Hackathon: DACHACK no 2 round 1

tldr: sometimes you can fail well enough to win.

At the end of Jan my team, consisting of the Pash , Perry and I won the first round of the second DAC ( Data Analytics Centre) hackathon with fire and rescue NSW being the client this time.

As in most data-centric hackathons the goal was to take a given data set and produce something meaningful out of it (with the order of importance insights < model < analytics product). I’ve attempted to document the process and my takeaways from it.

The format for this type of hackathon is a 3 round 24 hour sprints (something something agile) in 4 teams of 3. Each round nominates winning ideas which are developed further in successive rounds (which take place fortnightly) with team members from unsuccessful teams being absorbed into the “winning” teams to form larger groups.

The goal this round was to produce predict a fire given a few constraints such as time of alarm, whether it was a repeat , the type of alarm, location etc for the UNSW campus. Due to the fact that 97% of their calls are false alarms they would like to scale their response according to the likelihood of an alarm being real (legislation states that they still have to respond to all fire alarms). To that end a dataset with the info above was provided for 2013–2016.

I’ve broken down the major events of 24 hour period below:

  1. Gathering information:

We started off by trying to explore the data set a little and play around with it. The provided data set contained about 700 entries with about 20 real fires. The conditions reported in the data set for real and false alarms were incredibly similar. Some quick tableau-ing was done to explore the base dataset but the patterns that we saw emerge seemed to weak to use for prediction. The organizers/judges were aware of the limitations of the datasets (they were not able to get the full data set out on time) but wanted us to proceed anyway to see what we could produce.

Clearly more data was needed (at this point I’m slightly panicked). We started by getting weather data for the dataset (thanks to Pash) while I looked for the UNSW key date info (as a predictor of occupancy).

Finally we attempted to mush the data into a csv for use in modelling.

2. Attempt at using said information:

Even with the info we managed to put together we only found weak correlations. One of the strongest correlations we saw was between cooking fume false alarms and time of day (which makes intuitive sense). Unfortunately this was too weak to actually make any predictions (tested via ANOVA).

Since no patterns were emerging I panicked completely. I decided to use a neural network in Theano (to overfit with the values we had) and have a go at making a prediction. This failed miserably due to various technical issues when using this new data set as opposed to one of the default datasets (more info on this in an upcoming post). Unfortunately this was un-fixable by presentation time.

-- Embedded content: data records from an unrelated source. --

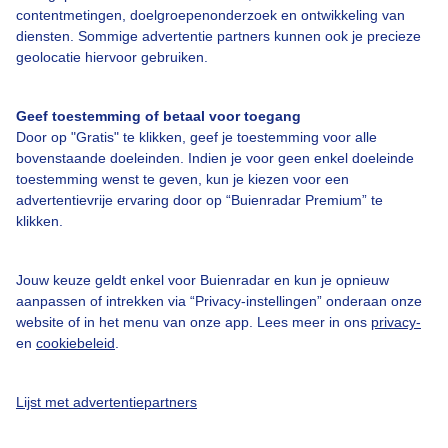
contentmetingen, doelgroepenonderzoek en ontwikkeling van
diensten. Sommige advertentie partners kunnen ook je precieze
Bedrijfsgegevens
geolocatie hiervoor gebruiken.
Veelgestelde vragen
Geef toestemming of betaal voor toegang
Contact
Door op "Gratis" te klikken, geef je toestemming voor alle
Toegankelijkheid
bovenstaande doeleinden. Indien je voor geen enkel doeleinde
toestemming wenst te geven, kun je kiezen voor een
Gebruikersvoorwaarden
advertentievrije ervaring door op “Buienradar Premium” te
klikken.
Adverteren
Buienradar Team
Jouw keuze geldt enkel voor Buienradar en kun je opnieuw
Privacy beleid
aanpassen of intrekken via “Privacy-instellingen” onderaan onze
website of in het menu van onze app. Lees meer in ons
privacy-
Cookie beleid
en
cookiebeleid
.
Privacy instellingen
Gratis weerdata
Lijst met advertentiepartners
@BuienradarNL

Perry was remarkably successful in proving the data set was a poor predictor with kernel smoothing and ANOVA. Importantly he was able to stick this in a UI with ioslides (which is pretty amazing) which was used for the final presentation.

3. Presenting the model and information:

The entire presentation was done from R which enabled embedding of the UI (still cant get over how amazing this turned out with ioslides).

Importantly the information was contextualized . Graphing (thanks Pash for tableauing)the various types of alarms was useful as it helped to hammer home our points. Essentially we talked about the data some possible patterns and how with the limited set it would be illogical to make predictions.

The lack of mine-ability of the data was flagged as an issue by all of the teams and the organizers promised more data for the next round.

Positives:

  • Teamwork: By now we understand our roles in the team and know how to hit the ground running.
  • Exploration: there was very much an idea of “giving things a crack” partly due to the sparseness of the data.
  • Communication of ideas: both within our team and pitching has become easier and the act pitching seems to have a bit of confidence/flow to it.
  • Redundancies: after my code failed spectacularly (which I’m a bit salty about) Pash and Perry were working on their contributions and provide working code and damn good presentation.

Negatives:

  • Sparseness of dataset meant not much interesting data science could be done (probabilistic modelling is prone to failure in this kind of data set due to the low number of real positives).
  • Technical issues on my end

Takeaways:

Don’t use a low level tool unless you know it really well for a hackathon (which should have been obvious). Prior to the hackathon I had experimented with theano and worked through the examples. In my naivety my expectation was I could just re-tool the bits of code I needed and plug in the data set we needed to use.

In a similar vein prototyping tools are extremely helpful for hackathon type scenarios. These don’t necessary scale with the size of the problem but having something interactive to show during a presentation as opposed to just numbers and graphing is extremely powerful.

In Hemmingway’s The Sun Also Rises Belmonte a bullfighter is described as doing his best when he worked unsafely in the “terrain of the bull”. As he grows older (and returns post retirement) he abandons this approach and plays it safe in the “terrain of the bullfighter”. In this case engaging with the “terrain of the data” was to attack it head on and show why it doesn't work which is a fairly unsafe approach (any team could have made a prediction and blown us out of the water). The book also makes a point of him trying to live up to his reputation from his youth which might be an issue in the next round.

In short this was a great hackathon and while I’m annoyed at a personal lack of success I’m quite happy that our team did well and how much we’ve grown a little since our first hackathon only 6 months ago.